'''

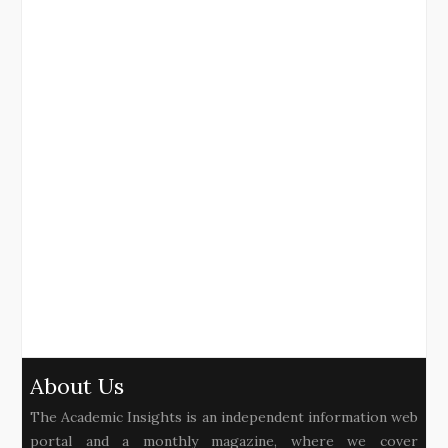
About Us
The Academic Insights is an independent information web
portal and a monthly magazine, where we cover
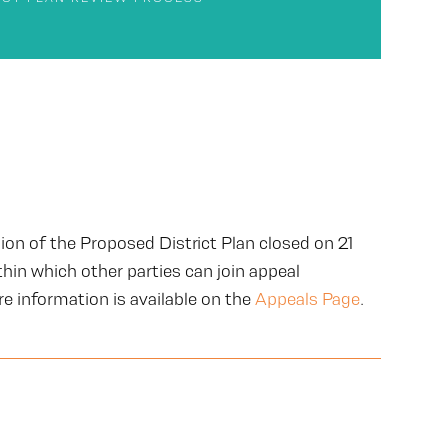
ion of the Proposed District Plan closed on 21
hin which other parties can join appeal
e information is available on the
Appeals Page
.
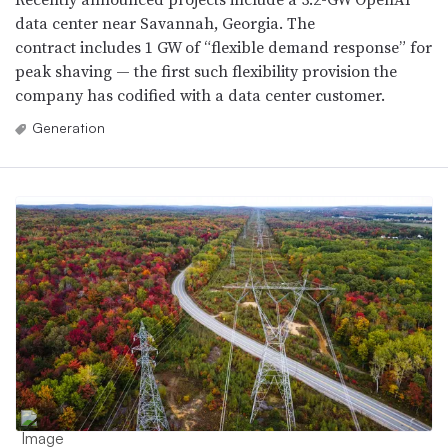
data center near Savannah, Georgia. The
contract includes 1 GW of “flexible demand response” for
peak shaving — the first such flexibility provision the
company has codified with a data center customer.
Generation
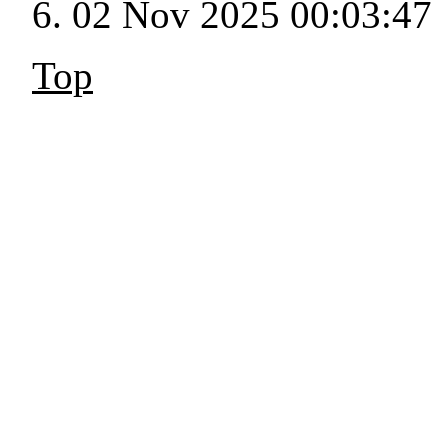
02 Nov 2025 00:03:47
Top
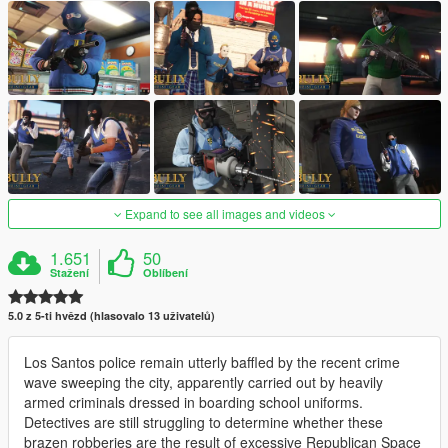
Expand to see all images and videos
1.651
50
Stažení
Oblíbení
5.0 z 5-ti hvězd (hlasovalo 13 uživatelů)
Los Santos police remain utterly baffled by the recent crime
wave sweeping the city, apparently carried out by heavily
armed criminals dressed in boarding school uniforms.
Detectives are still struggling to determine whether these
brazen robberies are the result of excessive Republican Space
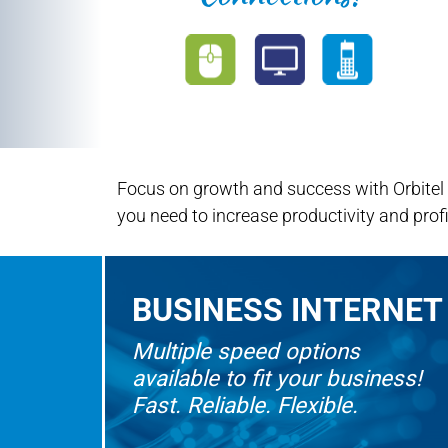
Focus on growth and success with Orbitel
you need to increase productivity and profi
BUSINESS INTERNET
Multiple speed options
available to fit your business!
Fast. Reliable. Flexible.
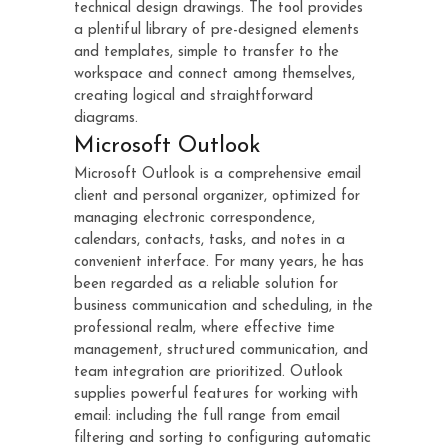
technical design drawings. The tool provides
a plentiful library of pre-designed elements
and templates, simple to transfer to the
workspace and connect among themselves,
creating logical and straightforward
diagrams.
Microsoft Outlook
Microsoft Outlook is a comprehensive email
client and personal organizer, optimized for
managing electronic correspondence,
calendars, contacts, tasks, and notes in a
convenient interface. For many years, he has
been regarded as a reliable solution for
business communication and scheduling, in the
professional realm, where effective time
management, structured communication, and
team integration are prioritized. Outlook
supplies powerful features for working with
email: including the full range from email
filtering and sorting to configuring automatic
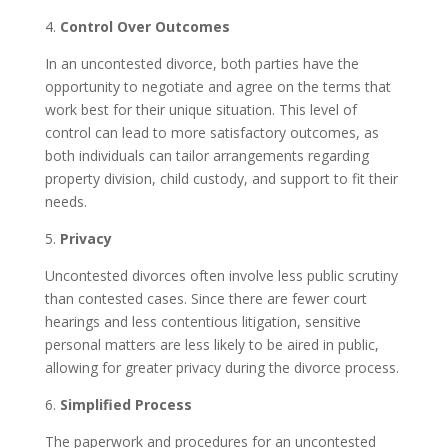
4.
Control Over Outcomes
In an uncontested divorce, both parties have the
opportunity to negotiate and agree on the terms that
work best for their unique situation. This level of
control can lead to more satisfactory outcomes, as
both individuals can tailor arrangements regarding
property division, child custody, and support to fit their
needs.
5.
Privacy
Uncontested divorces often involve less public scrutiny
than contested cases. Since there are fewer court
hearings and less contentious litigation, sensitive
personal matters are less likely to be aired in public,
allowing for greater privacy during the divorce process.
6.
Simplified Process
The paperwork and procedures for an uncontested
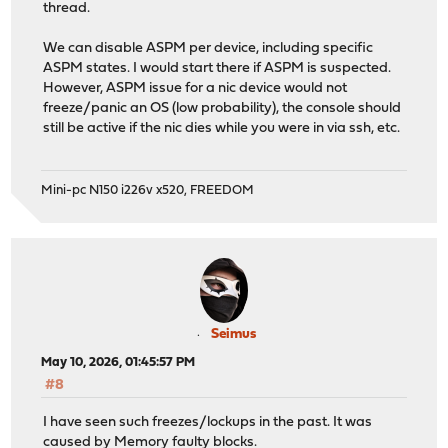
thread.
We can disable ASPM per device, including specific
ASPM states. I would start there if ASPM is suspected.
However, ASPM issue for a nic device would not
freeze/panic an OS (low probability), the console should
still be active if the nic dies while you were in via ssh, etc.
Mini-pc N150 i226v x520, FREEDOM
Seimus
May 10, 2026, 01:45:57 PM
#8
I have seen such freezes/lockups in the past. It was
caused by Memory faulty blocks.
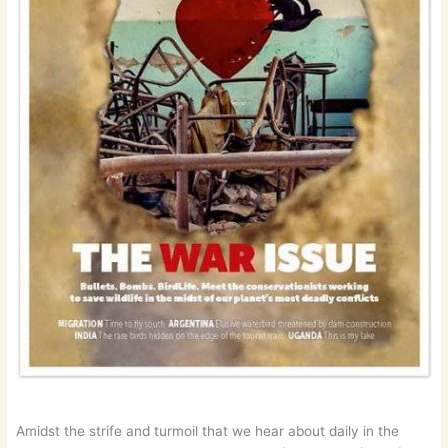
Amidst the strife and turmoil that we hear about daily in the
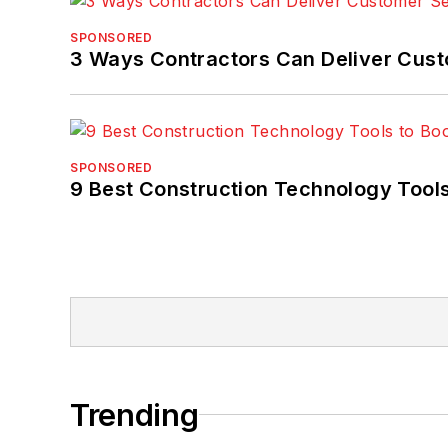
SPONSORED
3 Ways Contractors Can Deliver Cust
SPONSORED
9 Best Construction Technology Tools
Trending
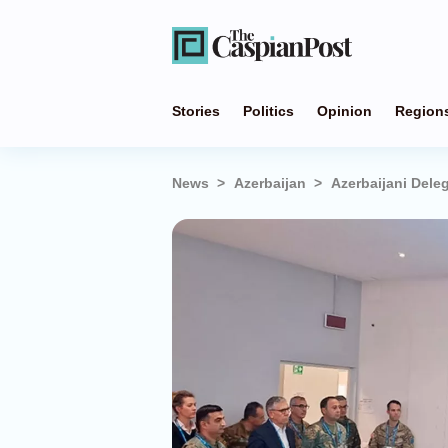
Stories
Politics
Opinion
Region
News
Azerbaijan
Azerbaijani Deleg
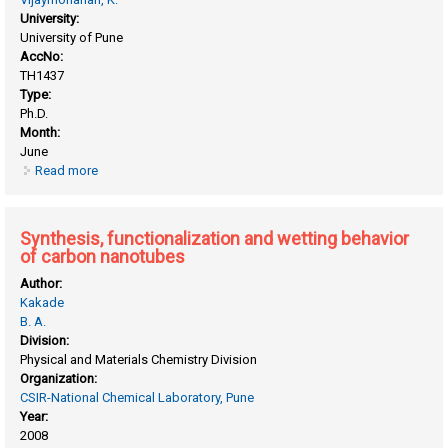
University:
University of Pune
AccNo:
TH1437
Type:
Ph.D.
Month:
June
Read more
about Synthesis, characterization and electrochemical
studies of metal nanoclusters and their possible
applications
Synthesis, functionalization and wetting behavior
of carbon nanotubes
Author:
Kakade
B. A.
Division:
Physical and Materials Chemistry Division
Organization:
CSIR-National Chemical Laboratory, Pune
Year:
2008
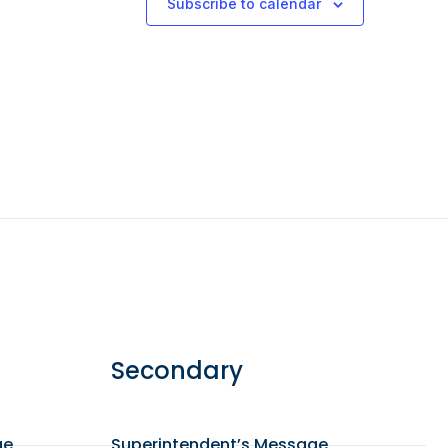
Subscribe to calendar
Secondary
ge
Superintendent’s Message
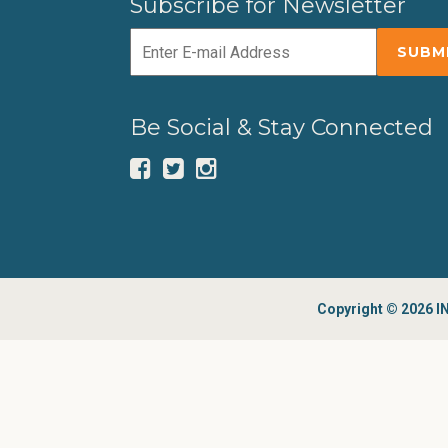
Subscribe for Newsletter
Be Social & Stay Connected
Copyright © 2026 IN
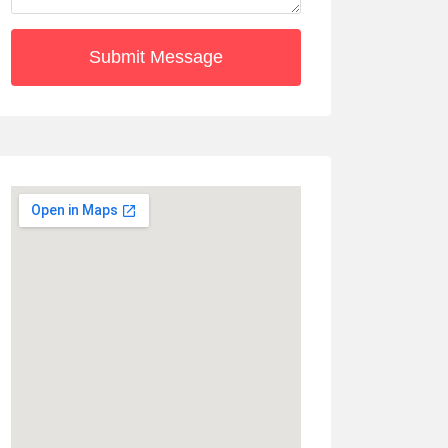
Submit Message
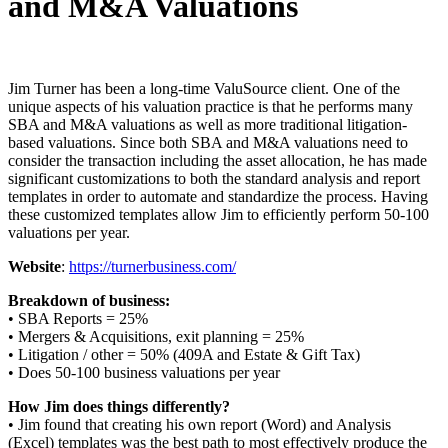
and M&A Valuations
Jim Turner has been a long-time ValuSource client. One of the
unique aspects of his valuation practice is that he performs many
SBA and M&A valuations as well as more traditional litigation-
based valuations. Since both SBA and M&A valuations need to
consider the transaction including the asset allocation, he has made
significant customizations to both the standard analysis and report
templates in order to automate and standardize the process. Having
these customized templates allow Jim to efficiently perform 50-100
valuations per year.
Website
:
https://turnerbusiness.com/
Breakdown of business:
• SBA Reports = 25%
• Mergers & Acquisitions, exit planning = 25%
• Litigation / other = 50% (409A and Estate & Gift Tax)
• Does 50-100 business valuations per year
How Jim does things differently?
• Jim found that creating his own report (Word) and Analysis
(Excel) templates was the best path to most effectively produce the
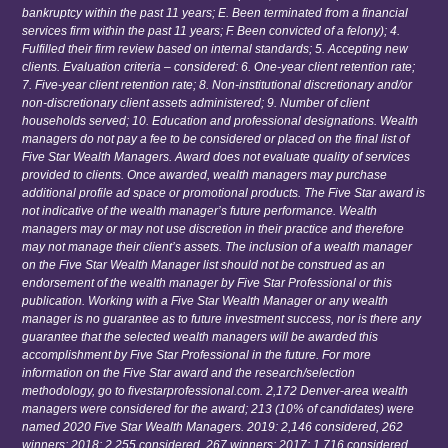
bankruptcy within the past 11 years; E. Been terminated from a financial
services firm within the past 11 years; F. Been convicted of a felony); 4.
Fulfilled their firm review based on internal standards; 5. Accepting new
clients. Evaluation criteria – considered: 6. One-year client retention rate;
7. Five-year client retention rate; 8. Non-institutional discretionary and/or
non-discretionary client assets administered; 9. Number of client
households served; 10. Education and professional designations. Wealth
managers do not pay a fee to be considered or placed on the final list of
Five Star Wealth Managers. Award does not evaluate quality of services
provided to clients. Once awarded, wealth managers may purchase
additional profile ad space or promotional products. The Five Star award is
not indicative of the wealth manager’s future performance. Wealth
managers may or may not use discretion in their practice and therefore
may not manage their client’s assets. The inclusion of a wealth manager
on the Five Star Wealth Manager list should not be construed as an
endorsement of the wealth manager by Five Star Professional or this
publication. Working with a Five Star Wealth Manager or any wealth
manager is no guarantee as to future investment success, nor is there any
guarantee that the selected wealth managers will be awarded this
accomplishment by Five Star Professional in the future. For more
information on the Five Star award and the research/selection
methodology, go to fivestarprofessional.com. 2,172 Denver-area wealth
managers were considered for the award; 213 (10% of candidates) were
named 2020 Five Star Wealth Managers. 2019: 2,146 considered, 262
winners; 2018: 2,255 considered, 267 winners; 2017: 1,716 considered,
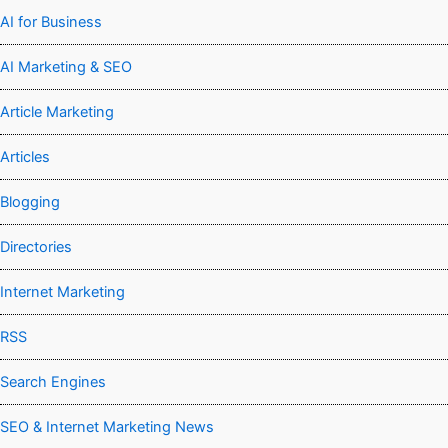
AI for Business
AI Marketing & SEO
Article Marketing
Articles
Blogging
Directories
Internet Marketing
RSS
Search Engines
SEO & Internet Marketing News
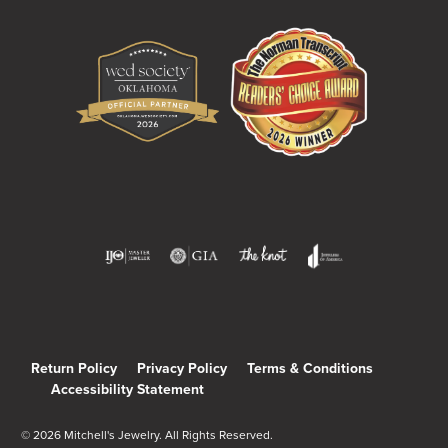
Return Policy
Privacy Policy
Terms & Conditions
Accessibility Statement
© 2026 Mitchell's Jewelry. All Rights Reserved.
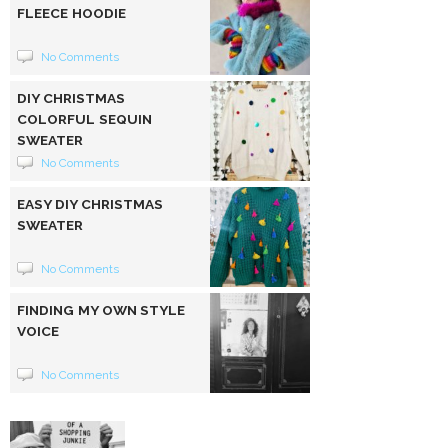
FLEECE HOODIE
No Comments
DIY CHRISTMAS
COLORFUL SEQUIN
SWEATER
No Comments
EASY DIY CHRISTMAS
SWEATER
No Comments
FINDING MY OWN STYLE
VOICE
No Comments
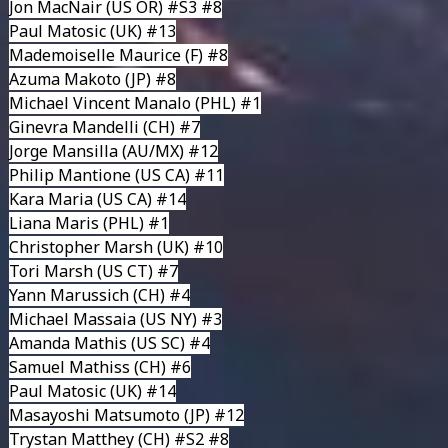
Jon MacNair
(US OR) #S3 #8
Paul Matosic
(UK) #13
Mademoiselle Maurice
(F) #8
Azuma Makoto
(JP) #8
Michael Vincent Manalo
(PHL) #1
Ginevra Mandelli
(CH) #7
Jorge Mansilla
(AU/MX) #12
Philip Mantione
(US CA) #11
Kara Maria
(US CA) #14
Liana Maris
(PHL) #1
Christopher Marsh
(UK) #10
Tori Marsh
(US CT) #7
Yann Marussich
(CH) #4
Michael Massaia
(US NY) #3
Amanda Mathis
(US SC) #4
Samuel Mathiss
(CH) #6
Paul Matosic
(UK) #14
Masayoshi Matsumoto
(JP) #12
Trystan Matthey (CH) #S2 #8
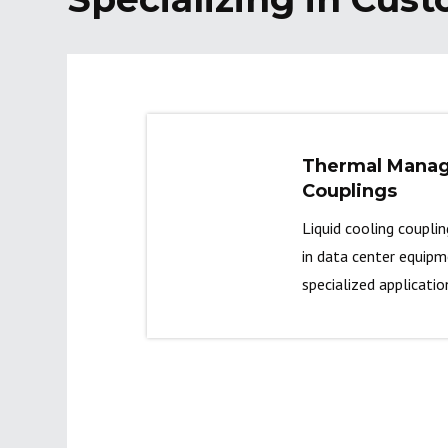
Thermal Mana
Couplings
Liquid cooling coupli
in data center equip
specialized applicatio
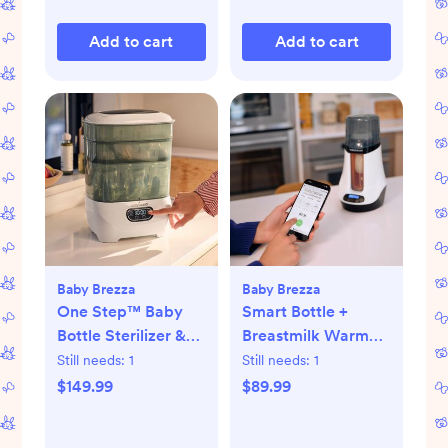
Add to cart
Add to cart
Baby Brezza
Baby Brezza
One Step™ Baby
Smart Bottle +
Bottle Sterilizer &
Breastmilk Warmer
Dryer Advanced
with Bluetooth
Still needs:
1
Still needs:
1
$149.99
$89.99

'''

> _Exercise goal_
Report back every line of the entries in which "including" occurs.

> _Written solution_
email: including the full range from email
We can disable ASPM per device, including specific
consider the transaction including the asset allocation, he has made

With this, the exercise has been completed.